IntelLabs / coach

Reinforcement Learning Coach by Intel AI Lab enables easy experimentation with state of the art Reinforcement Learning algorithms
https://intellabs.github.io/coach/
Apache License 2.0
2.32k stars 460 forks source link

Adding Conditional RL feature #371

Open eslambakr opened 5 years ago

eslambakr commented 5 years ago

Could you guide me how to expand this awesome work to support conditional RL?

gal-leibovich commented 5 years ago

This is a bit too general, could you please provide more details?

eslambakr commented 5 years ago

@gal-leibovich Thanks for your quick response.

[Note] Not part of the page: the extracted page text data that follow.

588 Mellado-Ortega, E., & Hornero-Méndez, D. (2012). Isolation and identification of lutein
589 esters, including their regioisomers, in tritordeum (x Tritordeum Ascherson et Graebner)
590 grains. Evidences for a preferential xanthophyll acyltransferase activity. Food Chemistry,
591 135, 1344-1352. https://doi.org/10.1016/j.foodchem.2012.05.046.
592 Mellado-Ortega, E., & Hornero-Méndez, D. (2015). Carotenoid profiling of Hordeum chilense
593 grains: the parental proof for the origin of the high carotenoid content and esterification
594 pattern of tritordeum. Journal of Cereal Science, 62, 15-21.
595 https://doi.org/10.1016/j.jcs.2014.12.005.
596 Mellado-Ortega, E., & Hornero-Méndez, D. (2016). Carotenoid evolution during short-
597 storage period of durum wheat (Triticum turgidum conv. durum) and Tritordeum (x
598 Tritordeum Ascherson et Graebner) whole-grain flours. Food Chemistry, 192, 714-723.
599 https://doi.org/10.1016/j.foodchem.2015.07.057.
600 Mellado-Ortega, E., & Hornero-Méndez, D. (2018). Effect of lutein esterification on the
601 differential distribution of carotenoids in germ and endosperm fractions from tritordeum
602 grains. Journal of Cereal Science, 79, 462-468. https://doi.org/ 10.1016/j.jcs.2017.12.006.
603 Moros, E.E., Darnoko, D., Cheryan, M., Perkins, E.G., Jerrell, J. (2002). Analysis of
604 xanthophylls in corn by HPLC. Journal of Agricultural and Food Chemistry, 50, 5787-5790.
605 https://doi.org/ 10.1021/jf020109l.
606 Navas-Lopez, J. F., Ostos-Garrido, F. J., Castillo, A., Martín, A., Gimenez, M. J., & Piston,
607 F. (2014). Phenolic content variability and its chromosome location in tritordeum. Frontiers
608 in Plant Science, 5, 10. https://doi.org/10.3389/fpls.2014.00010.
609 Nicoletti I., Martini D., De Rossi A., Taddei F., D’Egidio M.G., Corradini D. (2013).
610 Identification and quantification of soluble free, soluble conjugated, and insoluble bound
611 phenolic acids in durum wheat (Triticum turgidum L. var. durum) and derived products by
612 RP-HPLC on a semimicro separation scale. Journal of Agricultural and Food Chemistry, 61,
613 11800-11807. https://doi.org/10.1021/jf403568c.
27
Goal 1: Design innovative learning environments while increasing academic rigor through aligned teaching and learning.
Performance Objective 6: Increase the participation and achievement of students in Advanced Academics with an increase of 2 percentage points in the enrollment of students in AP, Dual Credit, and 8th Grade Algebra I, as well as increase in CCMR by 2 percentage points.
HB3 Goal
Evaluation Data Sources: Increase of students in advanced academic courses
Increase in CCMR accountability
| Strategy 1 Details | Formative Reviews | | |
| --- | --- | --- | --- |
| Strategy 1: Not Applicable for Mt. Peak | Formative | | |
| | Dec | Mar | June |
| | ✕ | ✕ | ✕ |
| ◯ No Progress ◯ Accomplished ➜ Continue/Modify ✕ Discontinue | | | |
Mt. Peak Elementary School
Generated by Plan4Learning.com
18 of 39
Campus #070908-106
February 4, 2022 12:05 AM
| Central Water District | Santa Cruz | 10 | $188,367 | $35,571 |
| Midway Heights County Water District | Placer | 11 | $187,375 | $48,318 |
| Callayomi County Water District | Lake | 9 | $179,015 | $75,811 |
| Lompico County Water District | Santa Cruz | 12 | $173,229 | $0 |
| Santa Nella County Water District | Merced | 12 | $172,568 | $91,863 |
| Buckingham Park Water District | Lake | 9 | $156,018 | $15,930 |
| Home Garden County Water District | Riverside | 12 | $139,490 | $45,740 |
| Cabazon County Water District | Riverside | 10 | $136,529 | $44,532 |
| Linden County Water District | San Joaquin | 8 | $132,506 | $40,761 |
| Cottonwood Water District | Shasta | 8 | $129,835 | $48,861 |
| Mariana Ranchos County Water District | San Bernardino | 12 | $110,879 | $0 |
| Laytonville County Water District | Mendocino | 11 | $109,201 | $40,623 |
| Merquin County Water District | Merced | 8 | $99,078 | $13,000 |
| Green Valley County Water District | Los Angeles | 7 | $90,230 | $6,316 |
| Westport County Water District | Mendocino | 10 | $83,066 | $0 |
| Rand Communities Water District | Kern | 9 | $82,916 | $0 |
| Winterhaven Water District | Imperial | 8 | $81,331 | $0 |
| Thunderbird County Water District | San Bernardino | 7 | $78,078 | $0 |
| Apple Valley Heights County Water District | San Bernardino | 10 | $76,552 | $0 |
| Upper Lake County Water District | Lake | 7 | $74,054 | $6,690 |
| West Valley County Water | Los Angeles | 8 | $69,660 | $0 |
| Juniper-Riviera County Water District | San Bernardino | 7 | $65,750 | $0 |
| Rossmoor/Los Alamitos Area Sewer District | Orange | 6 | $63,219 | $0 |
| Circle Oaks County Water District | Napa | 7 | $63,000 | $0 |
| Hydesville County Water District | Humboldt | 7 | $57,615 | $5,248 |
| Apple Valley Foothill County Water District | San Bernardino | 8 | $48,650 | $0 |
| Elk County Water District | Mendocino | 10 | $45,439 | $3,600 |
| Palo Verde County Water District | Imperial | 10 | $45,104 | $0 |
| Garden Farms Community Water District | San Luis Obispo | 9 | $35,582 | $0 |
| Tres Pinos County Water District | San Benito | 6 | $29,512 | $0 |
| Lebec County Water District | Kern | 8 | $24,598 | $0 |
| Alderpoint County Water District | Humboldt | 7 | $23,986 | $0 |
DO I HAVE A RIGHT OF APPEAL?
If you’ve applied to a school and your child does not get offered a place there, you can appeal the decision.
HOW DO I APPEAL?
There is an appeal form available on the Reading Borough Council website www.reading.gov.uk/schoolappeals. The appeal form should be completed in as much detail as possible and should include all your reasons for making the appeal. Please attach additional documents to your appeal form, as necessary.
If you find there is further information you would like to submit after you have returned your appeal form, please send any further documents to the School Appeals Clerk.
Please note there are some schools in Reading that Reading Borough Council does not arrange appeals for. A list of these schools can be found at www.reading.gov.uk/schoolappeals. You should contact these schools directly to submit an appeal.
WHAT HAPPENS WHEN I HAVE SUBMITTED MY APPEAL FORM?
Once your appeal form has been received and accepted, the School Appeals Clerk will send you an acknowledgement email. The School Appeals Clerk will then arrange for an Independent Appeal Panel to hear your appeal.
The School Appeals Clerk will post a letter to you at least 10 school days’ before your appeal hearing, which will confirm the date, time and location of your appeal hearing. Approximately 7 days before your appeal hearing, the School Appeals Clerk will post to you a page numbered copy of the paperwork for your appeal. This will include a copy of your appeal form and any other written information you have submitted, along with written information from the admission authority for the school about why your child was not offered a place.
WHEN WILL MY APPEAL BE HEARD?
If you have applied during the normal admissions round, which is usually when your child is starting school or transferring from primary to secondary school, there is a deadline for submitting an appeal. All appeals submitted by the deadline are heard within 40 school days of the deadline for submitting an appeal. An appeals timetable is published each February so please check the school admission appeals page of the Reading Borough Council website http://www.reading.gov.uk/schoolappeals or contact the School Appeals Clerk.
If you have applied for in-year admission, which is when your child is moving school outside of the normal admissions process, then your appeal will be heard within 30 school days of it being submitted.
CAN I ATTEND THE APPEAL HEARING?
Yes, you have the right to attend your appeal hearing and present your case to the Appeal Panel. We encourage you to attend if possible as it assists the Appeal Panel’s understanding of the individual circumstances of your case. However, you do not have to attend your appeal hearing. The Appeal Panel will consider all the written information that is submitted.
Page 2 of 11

The details as follows: 1- I have created a simple environment as seen in the figure below simple_car

2- I used your original code to train the agent to take the right turn and it succeed after 60k steps. 3- I want to expand the original code to make it supports the Conditional RL, Here you are my modification to achieve that: 3.1- I created a 3 heads instead of one in the preset file agent_params.network_wrappers['main'].heads_parameters = \ [DuelingQHeadParameters(rescale_gradient_from_head_by_factor=1 / math.sqrt(2)), DuelingQHeadParameters(rescale_gradient_from_head_by_factor=1 / math.sqrt(2)), DuelingQHeadParameters(rescale_gradient_from_head_by_factor=1 / math.sqrt(2))]

3.2- I decided to take the following approach, I will feed forward on the 3 heads but only back propagation on only the correct one by making the rest of gradients (gradients of the other two heads) Zeros so I duplicate the targets as follow in ddqn_agent.py: result = self.networks['main'].train_and_sync_networks(inputs=batch.states(network_keys), targets=[TD_targets, TD_targets, TD_targets], importance_weights=importance_weights) and choose the correct prediction from the correct head as follows in ddqn_agent.py(learn_from_batch function) selected_actions = np.argmax( self.networks['main'].online_network.predict(batch.next_states(network_keys))[Config.direction], 1) 3.3- In value_optimization_agent (get_all_q_values_for_states function) I changed this line actions_q_values = self.get_prediction(states) to be like this to choose from the 3 actions actions_q_values = self.get_prediction(states)[Config.direction]

3.4- Then came the most important part to make the loss of the other two heads equal zeros in general_network.py (get_model function) def get_head_1_loss(loss): return [loss[0]] def get_head_2_loss(loss): return [loss[1]] def get_head_3_loss(loss): return [loss[2]]

in general_network.py (get_model function) if self.config.activate_3_heads: direction = tf.placeholder(tf.int32, name="direction") self.name_direction = direction self.losses = tf.case({tf.equal(direction, tf.constant(0)): lambda: get_head_1_loss(self.losses), tf.equal(direction, tf.constant(1)): lambda: get_head_2_loss(self.losses), tf.equal(direction, tf.constant(2)): lambda: get_head_3_loss(self.losses)}, exclusive=False)

3.5- In architecture.py I add this line to remove the none gradients which cause because of step 3.4 if self.config.activate_3_heads: self.tensor_gradients = [x for x in self.tensor_gradients if x is not None]

3.6 Finally in architecture.py (parallel_predict function) I choose the correct output according to which head is activated if config.activate_3_heads: fetches += [network.outputs[Config.direction]] else: fetches += network.outputs

But unfortunately the above modification failed. The 3 heads seem to be intersected with each others (My insights the problem is the back propagation is done on the 3 heads by mistake not only on the desired head)

Thanks

eslambakr commented 5 years ago

Dear @gal-leibovich I will be thankful if you could tell me what the wrong with my approach or guide me to a simpler approach to be able to expand the code to N (eg:3) heads each one learn a different task.